DESCRIPTION OF THE TASK:
Write out every record below exactly, leaving the pictures out.

TASK INPUT:
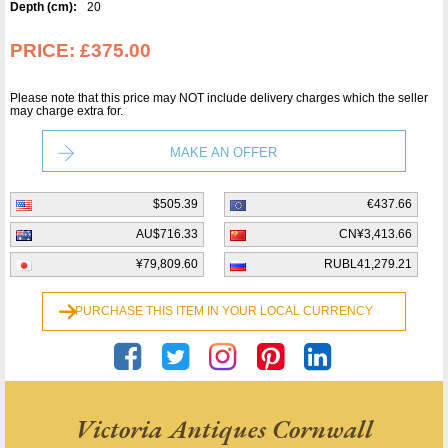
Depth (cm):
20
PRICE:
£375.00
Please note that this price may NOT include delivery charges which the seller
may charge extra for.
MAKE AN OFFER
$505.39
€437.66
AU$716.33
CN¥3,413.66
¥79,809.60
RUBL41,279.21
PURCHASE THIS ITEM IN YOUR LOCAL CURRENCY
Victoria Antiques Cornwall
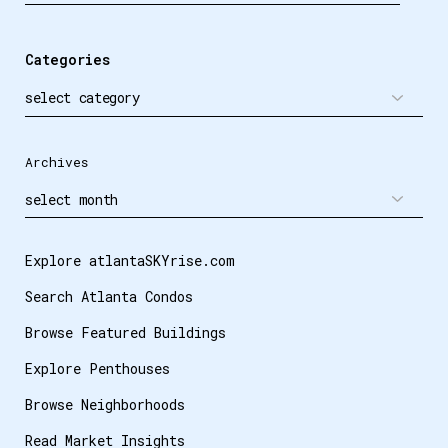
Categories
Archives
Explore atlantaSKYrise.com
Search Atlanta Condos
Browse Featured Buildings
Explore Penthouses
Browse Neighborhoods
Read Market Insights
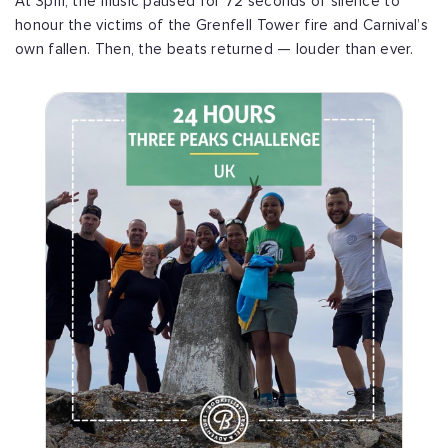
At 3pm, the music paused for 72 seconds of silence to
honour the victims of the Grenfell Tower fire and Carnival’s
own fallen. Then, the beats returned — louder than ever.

RESULT BELOW:
Depth (cm):
20
PRICE:
£375.00
Please note that this price may NOT include delivery charges which the seller
may charge extra for.
MAKE AN OFFER
$505.39
€437.66
AU$716.33
CN¥3,413.66
¥79,809.60
RUBL41,279.21
PURCHASE THIS ITEM IN YOUR LOCAL CURRENCY
Victoria Antiques Cornwall
Categories
Archives
Explore atlantaSKYrise.com
Search Atlanta Condos
Browse Featured Buildings
Explore Penthouses
Browse Neighborhoods
Read Market Insights
At 3pm, the music paused for 72 seconds of silence to
honour the victims of the Grenfell Tower fire and Carnival’s
own fallen. Then, the beats returned — louder than ever.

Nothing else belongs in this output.